Increase Your Cardio Endurance With Interval Walking

March 31st, 2017

Fat-Blasting Interval Walking Workout

In our LifeFit community forum, we’ve heard from a lot of women looking to increase their cardio endurance. No matter what level of cardio training you’re at, interval walking is great for your heart, and it will build up your endurance over time. It’s also one of my fat-blasting workouts, so you’ll slim down while building up!

Interval Walking: How To

All you need for this workout is comfortable workout clothes, a good pair of walking or running shoes, and a timer (the one on your phone will work fine). Make sure you have about 30 minutes set aside for this workout. We’re going to try and do it at least 4 times a week for 30 minutes each time.

Warm Up: 5 Minutes

Warm up by walking at a comfortable pace, pumping your arms. As you get closer to 5 minutes, try to increase your speed and intention. Your heart rate should be slightly elevated.

Fat-Blasting Zone: 2 Minutes

For the next 2 minutes, walk as fast as you can, pumping your arms back and forth. This should significantly raise your heart rate and bring you into a fat-burning zone.

Fast-Walk: 5 Minutes

For the next 5 minutes, you should be walking faster than your first 5 but slower than your last 2. Get into a comfortable but brisk pace where your breathing is quickened.

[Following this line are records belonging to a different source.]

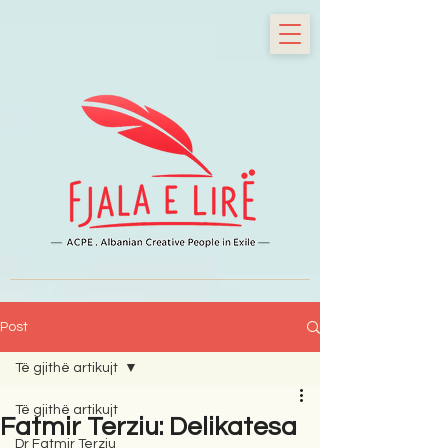
Post
Të gjithë artikujt
Të gjithë artikujt
Fatmir Terziu: Delikatesa
Dr Fatmir Terziu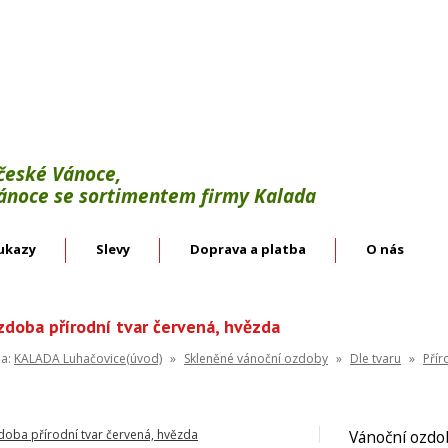
Výroba:
vánoční háčky, svícínky, řetězy, bodce 
věnce.
Velkoobchod:
skleněné vánoční ozdoby českýc
 české Vánoce,
Vánoce se sortimentem firmy Kalada
ukazy
Slevy
Doprava a platba
O nás
zdoba přírodní tvar červená, hvězda
na:
KALADA Luhačovice(úvod)
»
Skleněné vánoční ozdoby
»
Dle tvaru
»
Přír
Vánoční ozdob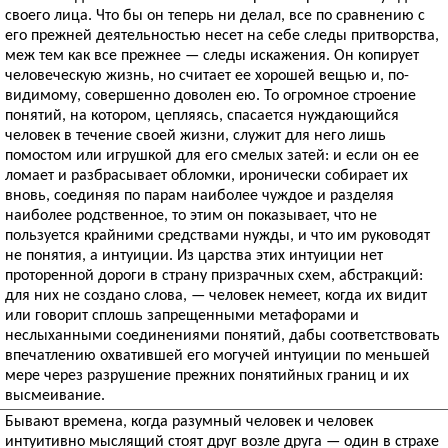
своего лица. Что бы он теперь ни делал, все по сравнению с
его прежней деятельностью несет на себе следы притворства,
меж тем как все прежнее — следы искажения. Он копирует
человеческую жизнь, но считает ее хорошей вещью и, по-
видимому, совершенно доволен ею. То огромное строение
понятий, на котором, цепляясь, спасается нуждающийся
человек в течение своей жизни, служит для него лишь
помостом или игрушкой для его смелых затей: и если он ее
ломает и разбрасывает обломки, иронически собирает их
вновь, соединяя по парам наиболее чуждое и разделяя
наиболее родственное, то этим он показывает, что не
пользуется крайними средствами нужды, и что им руководят
не понятия, а интуиции. Из царства этих интуиции нет
проторенной дороги в страну призрачных схем, абстракций:
для них не создано слова, — человек немеет, когда их видит
или говорит сплошь запрещенными метафорами и
неслыханными соединениями понятий, дабы соответствовать
впечатлению охватившей его могучей интуиции по меньшей
мере через разрушение прежних понятийных границ и их
высмеивание.
Бывают времена, когда разумный человек и человек
интуитивно мыслящий стоят друг возле друга — один в страхе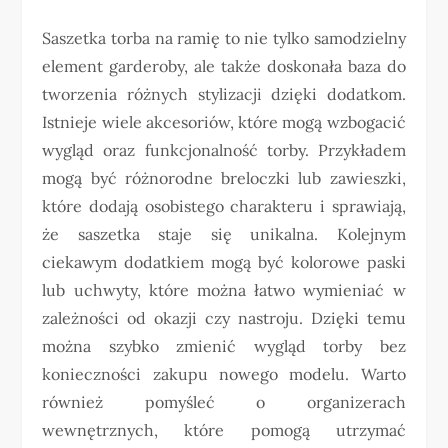
Saszetka torba na ramię to nie tylko samodzielny
element garderoby, ale także doskonała baza do
tworzenia różnych stylizacji dzięki dodatkom.
Istnieje wiele akcesoriów, które mogą wzbogacić
wygląd oraz funkcjonalność torby. Przykładem
mogą być różnorodne breloczki lub zawieszki,
które dodają osobistego charakteru i sprawiają,
że saszetka staje się unikalna. Kolejnym
ciekawym dodatkiem mogą być kolorowe paski
lub uchwyty, które można łatwo wymieniać w
zależności od okazji czy nastroju. Dzięki temu
można szybko zmienić wygląd torby bez
konieczności zakupu nowego modelu. Warto
również pomyśleć o organizerach
wewnętrznych, które pomogą utrzymać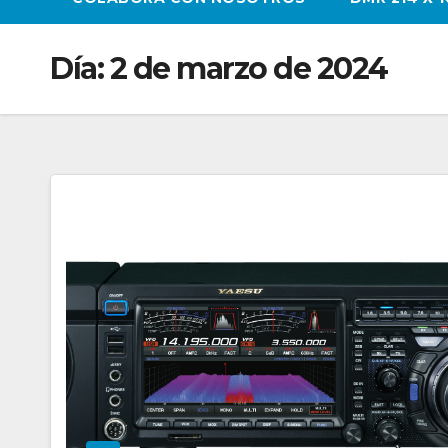
Día:
2 de marzo de 2024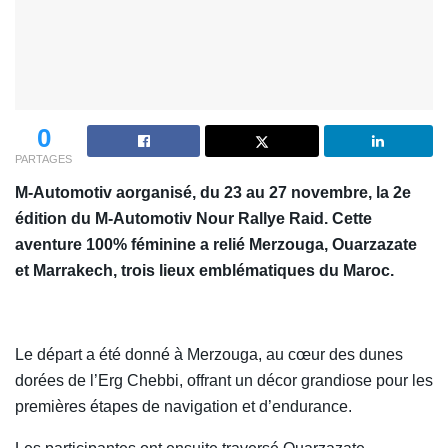
0
PARTAGES
M-Automotiv aorganisé, du 23 au 27 novembre, la 2e
édition du M-Automotiv Nour Rallye Raid. Cette
aventure 100% féminine a relié Merzouga, Ouarzazate
et Marrakech, trois lieux emblématiques du Maroc.
Le départ a été donné à Merzouga, au cœur des dunes
dorées de l’Erg Chebbi, offrant un décor grandiose pour les
premières étapes de navigation et d’endurance.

Fat-Blasting Zone: 2 Minutes

These next 2 minutes should be even faster than your last fat-blasting burst. Walk as fast as you can. Push yourself. If you would like and you are able, this is a great time to bring yourself to a jog.

Fast-Walk: 5 Minutes

Bring yourself back down to a brisk walk for the next 5 minutes. You should be able to talk as you walk, but your heart rate will still be up and your breathing will still be quickened.

Fat-Blasting Zone: 2 Minutes

Another burst! Walk as fast as you can. If you jogged last time, jog a little faster this time. Push yourself!

Fast-Walk: 5 Minutes

Go back to the brisk pace that you reached before your fat-blast zone.

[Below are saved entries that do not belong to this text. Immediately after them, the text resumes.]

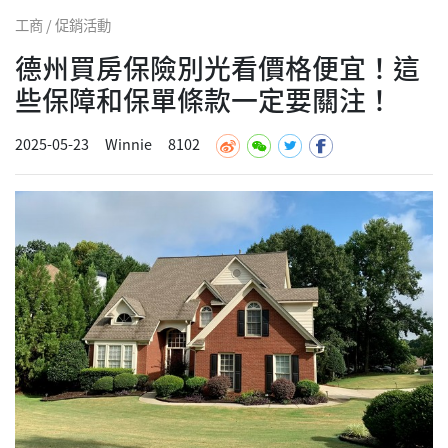
工商 / 促銷活動
德州買房保險別光看價格便宜！這
些保障和保單條款一定要關注！
2025-05-23
Winnie
8102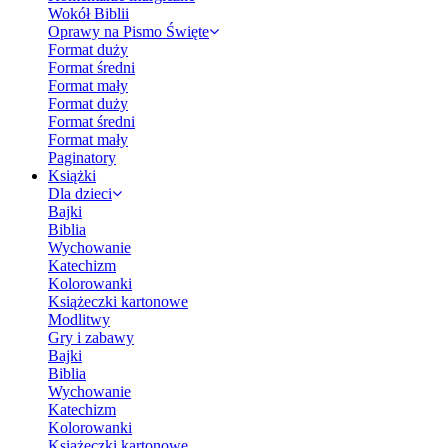
Wokół Biblii
Oprawy na Pismo Święte
Format duży
Format średni
Format mały
Format duży
Format średni
Format mały
Paginatory
Książki
Dla dzieci
Bajki
Biblia
Wychowanie
Katechizm
Kolorowanki
Książeczki kartonowe
Modlitwy
Gry i zabawy
Bajki
Biblia
Wychowanie
Katechizm
Kolorowanki
Książeczki kartonowe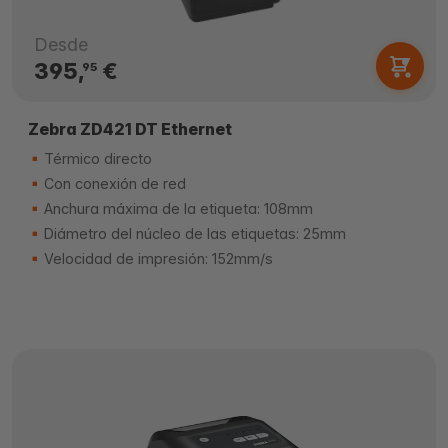
Desde
395,
€
95
Zebra ZD421 DT Ethernet
Térmico directo
Con conexión de red
Anchura máxima de la etiqueta: 108mm
Diámetro del núcleo de las etiquetas: 25mm
Velocidad de impresión: 152mm/s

Fat-Blasting Zone: 2 Minutes

This is your last fat-blast interval! This is where you should give it all you’ve got. If you didn’t jog before, try it for this last 2 minutes! If you jogged last time, run!

Cool Down: 2 Minutes

Slowly bring yourself down to a comfortable walking pace. Do some arm circles as you walk for a full 2 minutes. If you don’t feel like you’ve brought your heart rate down by the end of the 2 minutes, keep walking slowly until you are breathing normally and you’re eased back into a comfortable state.

Make sure to stretch once you’ve finished your walking workout. This is one of my favorites because it’s so easy to do no matter where you are, and you can really modify it to fit your current activity level, and then ramp up as you get stronger. Have fun with it!